Two Ways to Be Wrong:
Think about a simple experiment testing a null hypothesis (let’s say, that people have no preference for different coloured M&Ms). In reality, the the null hypothesis (H0) is either true or false. We design our experiment and collect some data about preferences, and eventually reach a conclusion. We may conclude that H0 is true or false, depending on the data and how we interpret them. This gives us two possible ways to be right and two possible ways to be wrong (see table).
Reality is:
H0 false
H0 true
We conclude:
H0 false
We are correct
Type I error
H0 true
Type II error
We are correct
Being right is fine however you accomplish it, but we need to be concerned about the two possible types of error we can make. Ideally we want to avoid making any error, but remember that our experimental results don’t give us certainties, only probabilities. If we conclude that H0 is false, and it’s really true, we are making a Type I error. If we conclude that H0 is true, and it is really false, we are making a Type II error. So whatever conclusion we reach, there is some chance of making an error. Worse, if we try to reduce the chance of making a Type I error, we will increase our chance of making a type II error. So what do we do?

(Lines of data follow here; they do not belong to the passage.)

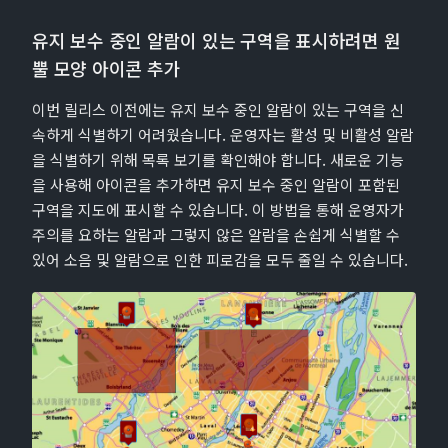
유지 보수 중인 알람이 있는 구역을 표시하려면 원
뿔 모양 아이콘 추가
이번 릴리스 이전에는 유지 보수 중인 알람이 있는 구역을 신
속하게 식별하기 어려웠습니다. 운영자는 활성 및 비활성 알람
을 식별하기 위해 목록 보기를 확인해야 합니다. 새로운 기능
을 사용해 아이콘을 추가하면 유지 보수 중인 알람이 포함된
구역을 지도에 표시할 수 있습니다. 이 방법을 통해 운영자가
주의를 요하는 알람과 그렇지 않은 알람을 손쉽게 식별할 수
있어 소음 및 알람으로 인한 피로감을 모두 줄일 수 있습니다.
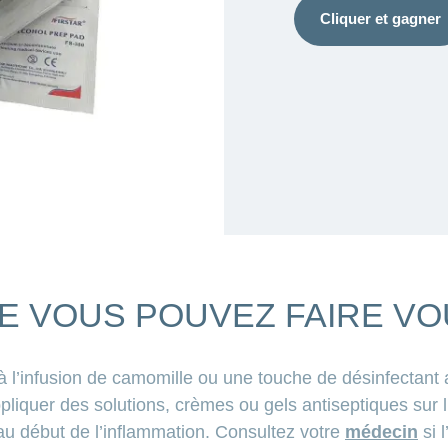
Cliquer et gagner
E VOUS POUVEZ FAIRE V
à l’infusion de camomille ou une touche de désinfectant 
iquer des solutions, crèmes ou gels antiseptiques sur l’
 au début de l’inflammation. Consultez votre
médecin
si 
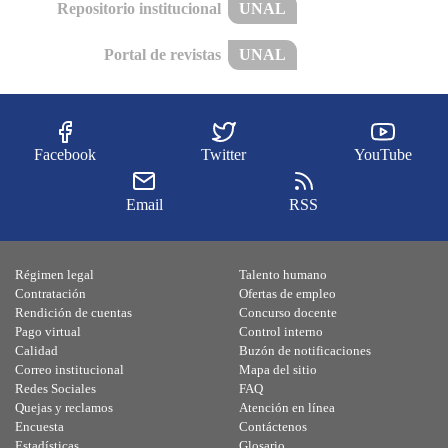
Repositorio institucional
UNAL
Portal de revistas
UNAL
Facebook
Twitter
YouTube
Email
RSS
Régimen legal
Talento humano
Contratación
Ofertas de empleo
Rendición de cuentas
Concurso docente
Pago virtual
Control interno
Calidad
Buzón de notificaciones
Correo institucional
Mapa del sitio
Redes Sociales
FAQ
Quejas y reclamos
Atención en línea
Encuesta
Contáctenos
Estadísticas
Glosario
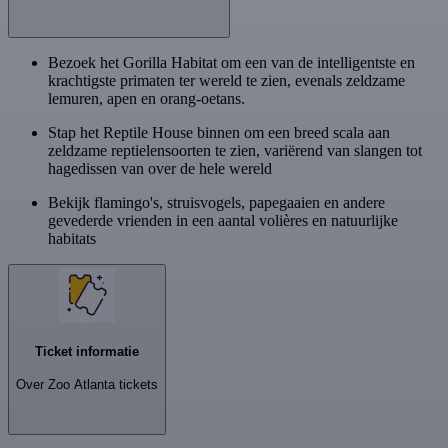
Bezoek het Gorilla Habitat om een van de intelligentste en
krachtigste primaten ter wereld te zien, evenals zeldzame
lemuren, apen en orang-oetans.
Stap het Reptile House binnen om een breed scala aan
zeldzame reptielensoorten te zien, variërend van slangen tot
hagedissen van over de hele wereld
Bekijk flamingo's, struisvogels, papegaaien en andere
gevederde vrienden in een aantal volières en natuurlijke
habitats
Ticket informatie
Over Zoo Atlanta tickets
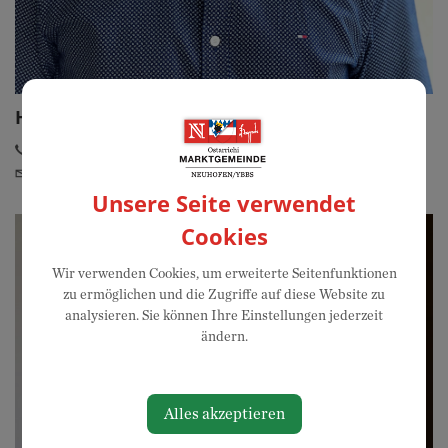
Hagler Günther
07475 / 52700-16
guenther.hagler@neuhofen-...
Unsere Seite verwendet
Cookies
Wir verwenden Cookies, um erweiterte Seitenfunktionen
zu ermöglichen und die Zugriffe auf diese Website zu
analysieren. Sie können Ihre Einstellungen jederzeit
ändern.
Alles akzeptieren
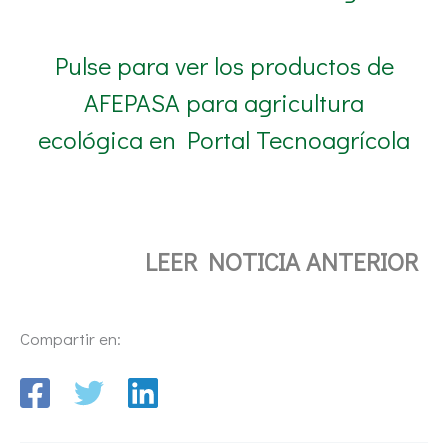
Pulse para ver los productos de
AFEPASA para agricultura
ecológica en Portal Tecnoagrícola
LEER NOTICIA ANTERIOR
Compartir en:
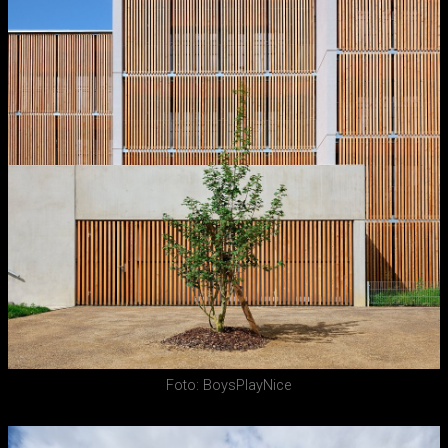
Foto: BoysPlayNice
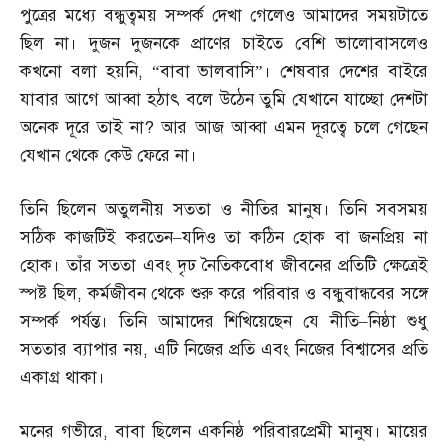
পুত্রের মধ্যে বন্ধুত্বময় সম্পর্ক দেখা গেলেও আমাদের সময়টাতে
ছিল না। দুজন দুজনকে প্রাণের চাইতে বেশি ভালোবাসলেও
কখনো বলা হয়নি
, “
বাবা ভালবাসি”। শেষবার দেশের বাইরে
যাবার আগে আব্বা হঠাৎ বলে উঠেন তুমি যেখানে যাচ্ছো দেশটা
অনেক দূরে তাই না
?
আর আজ আব্বা এমন দূরত্বে চলে গেছেন
যেখান থেকে কেউ ফেরে না।
তিনি ছিলেন অতুলনীয় সততা ও নীতির মানুষ। তিনি সবসময়
সঠিক কাজটিই করতেন
–
যদিও তা কঠিন হোক বা জনপ্রিয় না
হোক। তাঁর সততা এবং দৃঢ নৈতিকবোধ জীবনের প্রতিটি ক্ষেত্রেই
স্পষ্ট ছিল
,
কর্মজীবন থেকে শুরু করে পরিবার ও বন্ধুবান্ধবের সঙ্গে
সম্পর্ক পর্যন্ত। তিনি আমাদের শিখিয়েছেন যে নীতি
–
নিষ্ঠা শুধু
সততার ব্যাপার নয়
,
এটি নিজের প্রতি এবং নিজের বিশ্বাসের প্রতি
একাগ্র থাকা।
মনের গভীরে
,
বাবা ছিলেন একনিষ্ঠ পরিবারপ্রেমী মানুষ। মায়ের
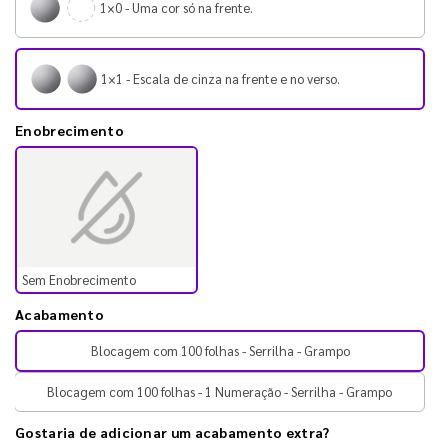
1×0 - Uma cor só na frente.
1×1 - Escala de cinza na frente e no verso.
Enobrecimento
Sem Enobrecimento
Acabamento
Blocagem com 100 folhas - Serrilha - Grampo
Blocagem com 100 folhas - 1 Numeração - Serrilha - Grampo
Gostaria de adicionar um acabamento extra?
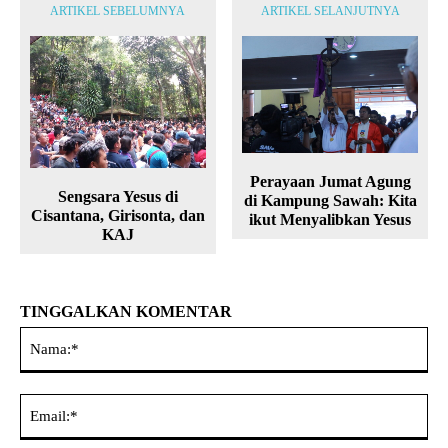
ARTIKEL SEBELUMNYA
ARTIKEL SELANJUTNYA
Perayaan Jumat Agung
Sengsara Yesus di
di Kampung Sawah: Kita
Cisantana, Girisonta, dan
ikut Menyalibkan Yesus
KAJ
TINGGALKAN KOMENTAR
Na
Ema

Type I Error Gets Priority:
In general scientists are conservative; they try to avoid jumping to conclusions. This means they would rather make a Type II error, and accept a false H0, than make a Type I error, and reject a true H0. This is more intuitive if you think of it in terms of the alternative hypothesis. We would rather reject a true HA (in our example, that people prefer some colours of M&M over others), than jump to a wrong conclusion by accepting a false HA .
Stats Tests Reflect Priority:
Most simple statistical tests are set up to tell us the probability of making a Type I error (this probability is referred to as alpha). The p-value generated by this test estimates this probability. (Remember that the p-value tells us the probability of getting the results we did if the null hypothesis is true.) We are only willing to reject H0 when the probability of making an error is very small. Most scientists arbitrarily use one chance in 20 (p = 0.05) as a cutoff. Results with a low p-value are called significant because they tell us that something more interesting than just random chance appears to be at work.

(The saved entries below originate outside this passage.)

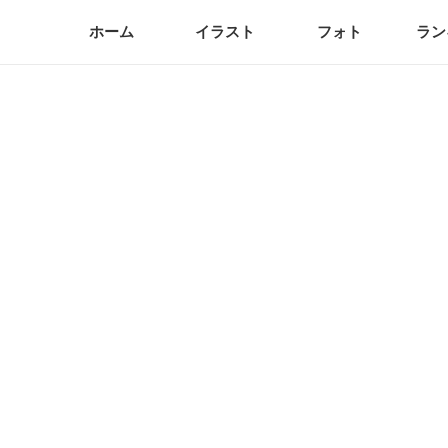
ホーム
イラスト
フォト
ラン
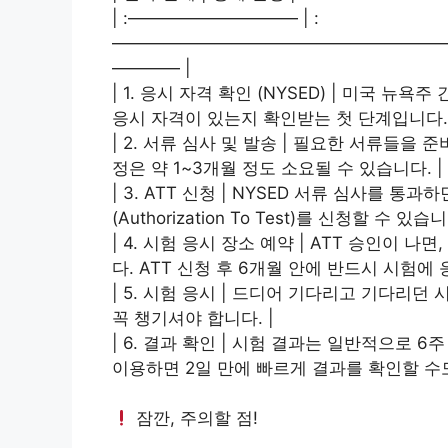
| :—————————— | :
———————————————————
———— |
| 1. 응시 자격 확인 (NYSED) | 미국 뉴
응시 자격이 있는지 확인받는 첫 단계입니다. 
| 2. 서류 심사 및 발송 | 필요한 서류들을
정은 약 1~3개월 정도 소요될 수 있습니다. |
| 3. ATT 신청 | NYSED 서류 심사를 통
(Authorization To Test)를 신청할 수 
| 4. 시험 응시 장소 예약 | ATT 승인이
다. ATT 신청 후 6개월 안에 반드시 시험에 
| 5. 시험 응시 | 드디어 기다리고 기다리
꼭 챙기셔야 합니다. |
| 6. 결과 확인 | 시험 결과는 일반적으로 6주 후
이용하면 2일 만에 빠르게 결과를 확인할 수도
잠깐, 주의할 점!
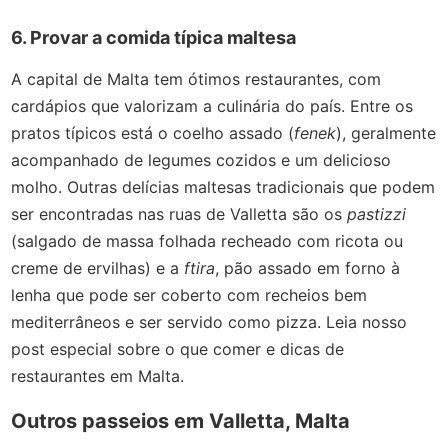
6. Provar a comida típica maltesa
A capital de Malta tem ótimos restaurantes, com
cardápios que valorizam a culinária do país. Entre os
pratos típicos está o coelho assado (
fenek
), geralmente
acompanhado de legumes cozidos e um delicioso
molho. Outras delícias maltesas tradicionais que podem
ser encontradas nas ruas de Valletta são os
pastizzi
(salgado de massa folhada recheado com ricota ou
creme de ervilhas) e a
ftira
, pão assado em forno à
lenha que pode ser coberto com recheios bem
mediterrâneos e ser servido como pizza. Leia nosso
post especial sobre o que comer e dicas de
restaurantes em Malta.
Outros passeios em Valletta, Malta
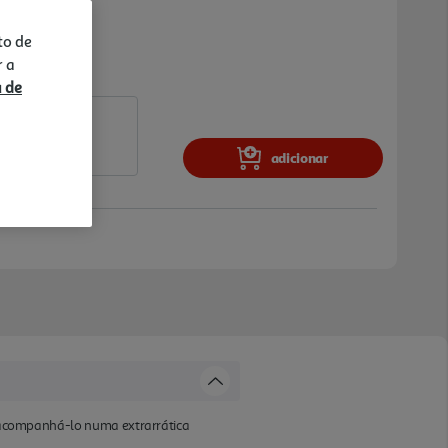
to de
r a
a de
adicionar
ai acompanhá-lo numa extrarrática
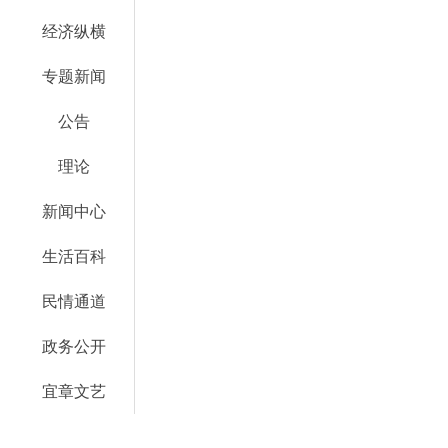
经济纵横
专题新闻
公告
理论
新闻中心
生活百科
民情通道
政务公开
宜章文艺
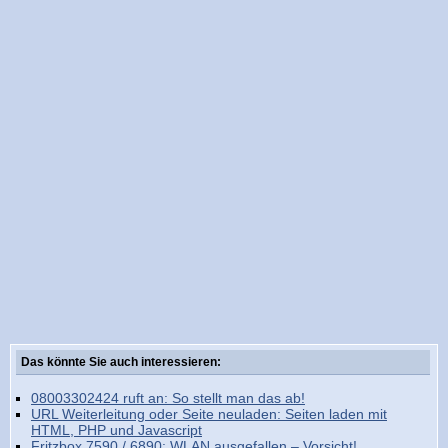
Das könnte Sie auch interessieren:
08003302424 ruft an: So stellt man das ab!
URL Weiterleitung oder Seite neuladen: Seiten laden mit
HTML, PHP und Javascript
Fritzbox 7590 / 6890: WLAN ausgefallen – Vorsicht!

Of course sometimes we will accept H0 as true when it is really false. Our basic statistical test doesn’t tell us the probability of making this type of error (formally called beta). Tests to look at beta are available. They work by estimating the probability of avoiding a Type II error (1-beta), which is called the power of the test.
Two Simple Analogies:
Most of us find it confusing to keep Type I and Type II errors straight, but a simple analogy can help. Imagine that you as a scientist are the prosecutor in a murder trial. You are trying to put forward evidence to convince the jury that the murderer is guilty — this is your alternative hypothesis. But the jury won’t convict unless you prove your case beyond a reasonable doubt. (Scientists define that reasonable doubt as one chance in 20, something the courts don’t do!) The jury will only jump to the conclusion of guilt (alternative hypothesis) in the case of strong evidence against innocence (null hypothesis). Juries would rather set a guilty man free than convict an innocent man. In the same way, science would rather miss out on a new idea that is true, than accept a new idea which is false. (Keep in mind that in science there’s no law against testing the same hypothesis twice, so in some sense the jury is always out on every hypothesis.)

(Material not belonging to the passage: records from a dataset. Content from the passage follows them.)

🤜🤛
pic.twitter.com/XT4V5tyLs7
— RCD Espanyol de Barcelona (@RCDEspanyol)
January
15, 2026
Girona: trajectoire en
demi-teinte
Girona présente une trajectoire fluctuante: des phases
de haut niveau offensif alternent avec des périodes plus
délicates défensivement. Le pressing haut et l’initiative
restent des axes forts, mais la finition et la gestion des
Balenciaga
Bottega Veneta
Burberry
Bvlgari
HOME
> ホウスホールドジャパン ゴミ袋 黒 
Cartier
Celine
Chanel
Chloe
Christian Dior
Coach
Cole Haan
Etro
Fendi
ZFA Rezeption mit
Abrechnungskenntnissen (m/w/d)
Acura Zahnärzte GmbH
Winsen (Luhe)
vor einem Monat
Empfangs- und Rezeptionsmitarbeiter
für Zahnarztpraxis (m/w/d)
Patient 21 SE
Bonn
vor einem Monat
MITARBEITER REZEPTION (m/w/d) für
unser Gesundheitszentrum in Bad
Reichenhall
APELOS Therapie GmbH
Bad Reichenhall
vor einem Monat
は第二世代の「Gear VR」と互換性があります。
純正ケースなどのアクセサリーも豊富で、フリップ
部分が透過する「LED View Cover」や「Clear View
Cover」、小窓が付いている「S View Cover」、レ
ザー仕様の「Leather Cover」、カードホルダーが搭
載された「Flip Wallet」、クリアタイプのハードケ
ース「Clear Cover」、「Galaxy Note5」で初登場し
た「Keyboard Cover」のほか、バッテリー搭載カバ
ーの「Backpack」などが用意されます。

Don’t think like a lawyer? Well imagine you are testing people for an infectious disease. You can conclude that they have the disease, or that they do not have the disease. Either diagnosis can be correct, or incorrect. So there are two ways to make an error. You could conclude that a healthy person was actually sick. Using a null hypothesis of no sickness, this would be a Type I error. But you might also conclude that a sick person was healthy. That would be a Type II error.
Power Can Be Critical:
As the second analogy above illustrates, there are some circumstances in which scientists’ bias toward avoiding Type I errors doesn’t work as well. If we are testing a new drug which could save lives, we need to be just as concerned about concluding the drug is useless when in reality it works (Type II error) as we do about concluding the drug works when in reality it’s useless (Type I error). In these circumstances power tests must be carried out along with basic statistical tests.